How a quest for soy sauce created a multimillion-dollar online business in the US
To Zhou, chief executive of US-based e-commerce site Yamibuy, the college town of Manhattan, Kansas, seemed to be “in the middle of nowhere,” with almost no Asian supermarkets or restaurants serving authentic Chinese dishes.
Even the internet failed him. He found the Asian foods available on Amazon to be limited, and what little there was catered more to the tastes of Americans than to Asians.
“The closest mid-sized Asian supermarket was two hours away: there were no other options,” Zhou, 32, told the South China Morning Post. “I had friends who would drive hours every weekend to find specific Asian products or have authentic dim sum in a Chinese restaurant, and [that they were willing to do this] seemed crazy to me.”
Back then, Chinese firms like Alibaba (which owns Inkstone) and JD.com had seen their businesses boom in China, on the back of a burgeoning e-commerce market and a rising middle class. But the two companies did not yet offer international shipping options, which meant Chinese students could not buy and ship their favorite snacks from China to the US.
Chinese students make up almost a third of the 1.2 million international students in the US, and there are about 2.4 million foreign-born Chinese people living in the country.
Zhou seized the opportunity to claim this market for Yamibuy. After he graduated in 2013, he moved to Los Angeles and forked out $50,000 to start Yamibuy, with plans to stock Asian products that were hard to find in the US.
“There was a large demand for Asian products, but nobody was fulfilling it,” he said.
Starting from scratch
With no related experience, Zhou had to start from scratch. To find suppliers, he travelled to large Asian supermarkets and stood at the back of the store, writing down the supplier names that were emblazoned on delivery trucks as workers carted boxes of goods through the back door.
The initial version of Yamibuy was a bare-bones site and a one-man show – Zhou paid $790 for a Chinese web development company to build the first version of the e-commerce platform (“The basic functions worked but the website was really crappy, very bad”), rented a small 2,000-square-foot warehouse, and stocked 200 different products – mostly snacks from Japan and Korea that were popular among Asians but hard to find in Asian supermarkets.
Zhou’s initial inventory sold out quickly as word of mouth spread. Demand grew steadily, and within three months, he upgraded to a warehouse that was three times larger.
Less than five years later, Yamibuy now boasts 450,000 square feet of warehouse space for 20,000 different products, which include categories such as cosmetics and kitchen electronics.
Today, Yamibuy has more than 800,000 users and sees “double-digit growth” every year. The company processed $100 million in transactions in 2017 alone.
Yamibuy’s success so far boils down to the site’s ability to build a strong community of buyers.
Taking a leaf from the so-called “Social+” model behind most of China’s e-commerce and social networking platforms, Zhou incorporated functions in Yamibuy that allowed consumers to share their purchases on social media channels.
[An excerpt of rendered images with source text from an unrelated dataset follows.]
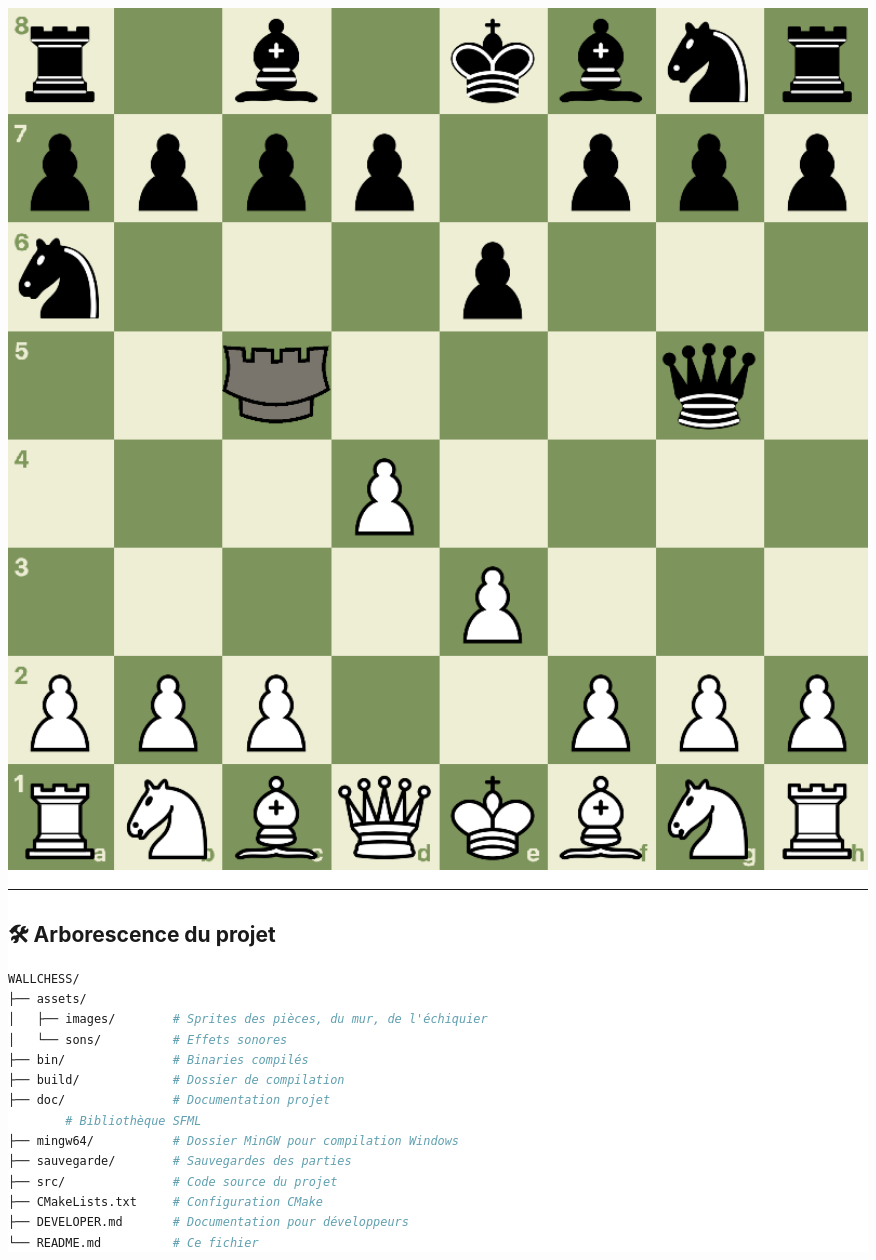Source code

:   <img src="assets/captures/debut.png" alt="init" width="900"/>
  
</p>


---

## 🛠️ Arborescence du projet

```bash
WALLCHESS/
├── assets/
│   ├── images/        # Sprites des pièces, du mur, de l'échiquier
│   └── sons/          # Effets sonores
├── bin/               # Binaries compilés
├── build/             # Dossier de compilation
├── doc/               # Documentation projet
        # Bibliothèque SFML
├── mingw64/           # Dossier MinGW pour compilation Windows
├── sauvegarde/        # Sauvegardes des parties
├── src/               # Code source du projet
├── CMakeLists.txt     # Configuration CMake
├── DEVELOPER.md       # Documentation pour développeurs
└── README.md          # Ce fichier
```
He also included social features such as a blog section, where users can share photos and pen reviews of items.
Earlier this month, Yamibuy also introduced a Yelp-like feature in its mobile app to provide reviews of Asian restaurants catering to Asian tastebuds.
The feature is taking a page from Meituan-Dianping, a massive platform that started out as a review platform for restaurants but now offers everything from food delivery to discount coupons and restaurant reservations. Zhou believes that Yamibuy can build a similar ecosystem of services.
Currently, 90% of Zhou’s customers are immigrants or Asian Americans. But Zhou expects his non-Asian customer base to grow.
For hospital administrator David Steinberg, who lives in Chicago, Yamibuy is the only site where he can find his favorite Nongfu Spring jasmine tea drink. He had first come across the drink when he and his wife were in China on an adoption trip, and had tried, to no avail, to find a store that stocked the drink in the US.
He eventually found the Yamibuy platform when searching for the tea on Google, together with a few of his favorites – spicy dried tofu, dan dan noodle spices and lychee water.
“Yamibuy has everything. I never thought I’d find those [foods I had in China] in the US,” he said.
By the end of 2018, Yamibuy plans to expand its e-commerce business to Canada, and Zhou does not rule out the possibility of eventually offering its services in Australia and Europe.
“We are a business without boundaries,” he said. “In these countries, Asian people share the same profile, the same education level, same household income, same background. If the customer profile stays unchanged, we can replicate our business there as well.”